# Wireless fence question



## Balrog (Nov 20, 2016)

I am trying to keep dog out of a certain part of my backyard.  Wireless fences seem to work the other way around, they keep the dog inside the perimeter.  I am wanting him outside the perimeter in the other part of my yard.

Is there a wireless fence designed to keep a dog outside a perimeter rather than inside?


----------



## JustUs4All (Nov 20, 2016)

I think you will find that it is all about the training.   He should be trained to avoid the fence no matter where it is.

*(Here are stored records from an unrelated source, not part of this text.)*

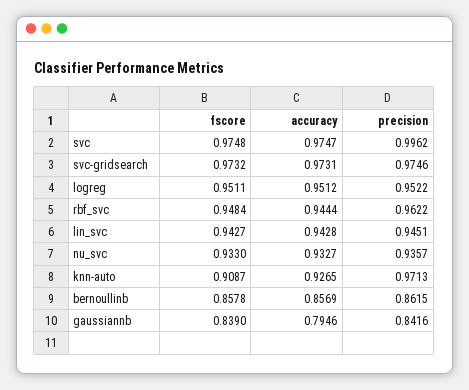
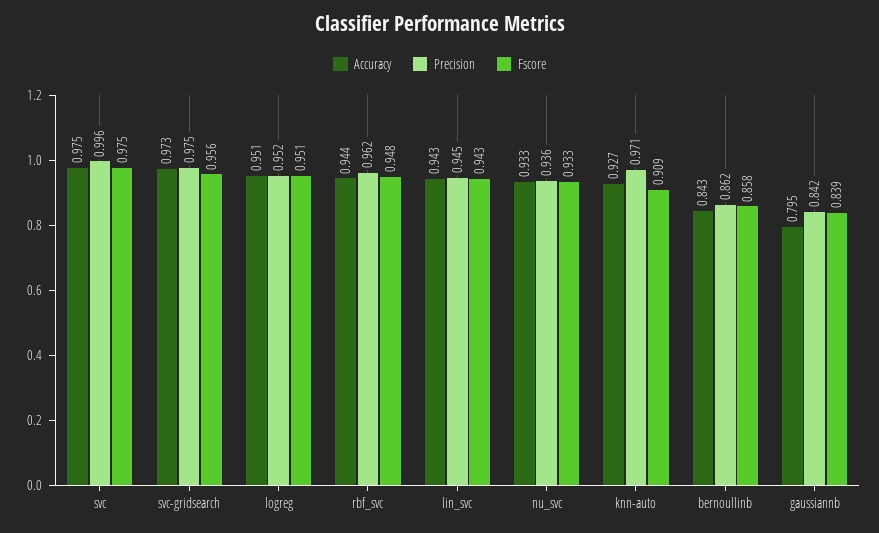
  {
    "fscore": {
      "svc": 0.9748,
-     "svc-gridsearch": 0.9732,
+     "svc-gridsearch": 0.956,
      "logreg": 0.9511,
      "rbf_svc": 0.9484,
      "lin_svc": 0.9427,
      "nu_svc": 0.933,
      "knn-auto": 0.9087,
      "bernoullinb": 0.8578,
      "gaussiannb": 0.839
    },
    "accuracy": {
      "svc": 0.9747,
      "svc-gridsearch": 0.9731,
      "logreg": 0.9512,
      "rbf_svc": 0.9444,
      "lin_svc": 0.9428,
      "nu_svc": 0.9327,
      "knn-auto": 0.9265,
-     "bernoullinb": 0.8569,
+     "bernoullinb": 0.843,
      "gaussiannb": 0.7946
    },
    "precision": {
      "svc": 0.9962,
      "svc-gridsearch": 0.9746,
      "logreg": 0.9522,
      "rbf_svc": 0.9622,
      "lin_svc": 0.9451,
      "nu_svc": 0.9357,
      "knn-auto": 0.9713,
      "bernoullinb": 0.8615,
      "gaussiannb": 0.8416
    }
  }

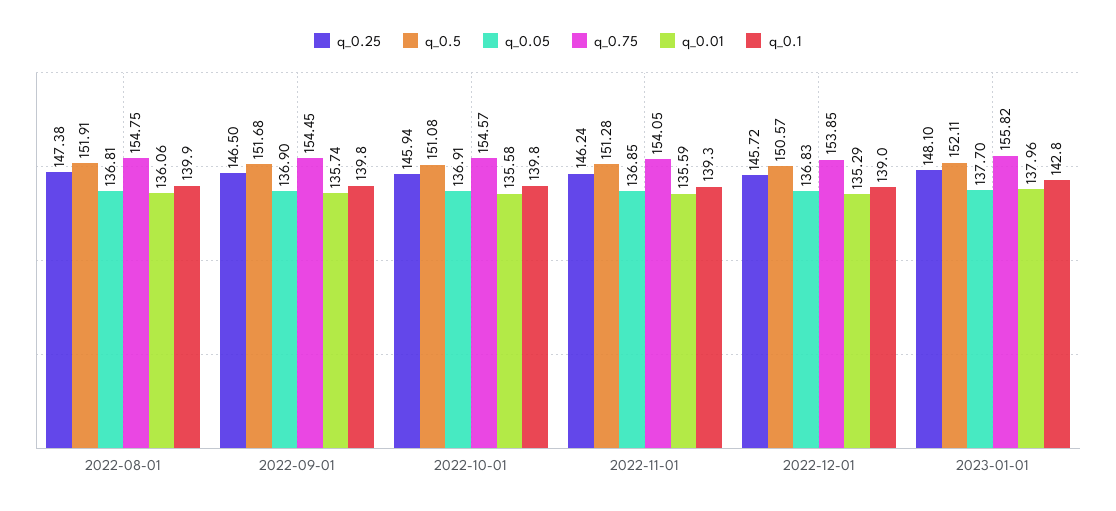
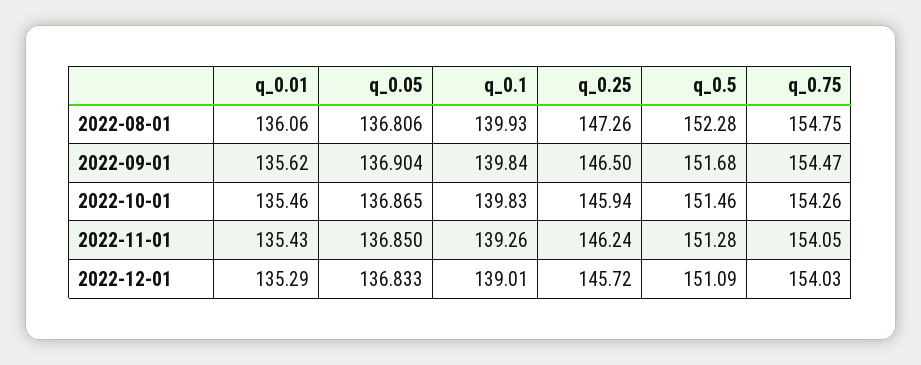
  {
    "q_0.25": {
-     "2022-08-01": 147.38,
+     "2022-08-01": 147.26,
      "2022-09-01": 146.5,
      "2022-10-01": 145.94,
      "2022-11-01": 146.24,
-     "2022-12-01": 145.72,
+     "2022-12-01": 145.72
-     "2023-01-01": 148.1
    },
    "q_0.5": {
-     "2022-08-01": 151.91,
+     "2022-08-01": 152.28,
      "2022-09-01": 151.68,
-     "2022-10-01": 151.08,
+     "2022-10-01": 151.46,
      "2022-11-01": 151.28,
-     "2022-12-01": 150.57,
+     "2022-12-01": 151.09
-     "2023-01-01": 152.11
    },
    "q_0.05": {
      "2022-08-01": 136.806,
      "2022-09-01": 136.904,
-     "2022-10-01": 136.91,
+     "2022-10-01": 136.865,
      "2022-11-01": 136.85,
-     "2022-12-01": 136.833,
+     "2022-12-01": 136.833
-     "2023-01-01": 137.7
    },
    "q_0.75": {
      "2022-08-01": 154.75,
-     "2022-09-01": 154.45,
+     "2022-09-01": 154.47,
-     "2022-10-01": 154.57,
+     "2022-10-01": 154.26,
      "2022-11-01": 154.05,
-     "2022-12-01": 153.85,
+     "2022-12-01": 154.03
-     "2023-01-01": 155.82
    },
    "q_0.01": {
      "2022-08-01": 136.06,
-     "2022-09-01": 135.74,
+     "2022-09-01": 135.62,
-     "2022-10-01": 135.58,
+     "2022-10-01": 135.46,
-     "2022-11-01": 135.59,
+     "2022-11-01": 135.43,
-     "2022-12-01": 135.29,
+     "2022-12-01": 135.29
-     "2023-01-01": 137.96
    },
    "q_0.1": {
      "2022-08-01": 139.93,
      "2022-09-01": 139.84,
      "2022-10-01": 139.83,
      "2022-11-01": 139.26,
-     "2022-12-01": 139.01,
+     "2022-12-01": 139.01
-     "2023-01-01": 142.8
    }
  }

 A fence has two sides and this is a problem for some dogs that are strong willed.  They will break through the electric warning and take the hit to get out.  The fence then serves as a disincentive to their coming back.


----------



## Duncan (Dec 3, 2016)

Don't think of wireless as a fence but rather a signal in a circle. As long as the dog in IN the circle it is OK. If it leaves the circle that trips the collar into sending either a sound or a electric jolt, up to you to set. The collar keeps working until the dog returns into the circle or the battery goes dead. They do come with flags to train your dog where the circle is but again, they are only going to keep the dog inside the circle.

The system is good for training you dog to stay in your yard but thats about all. I just dropped an almost new one off at the Newnan Salvation Army you might be able to get for a good price.


----------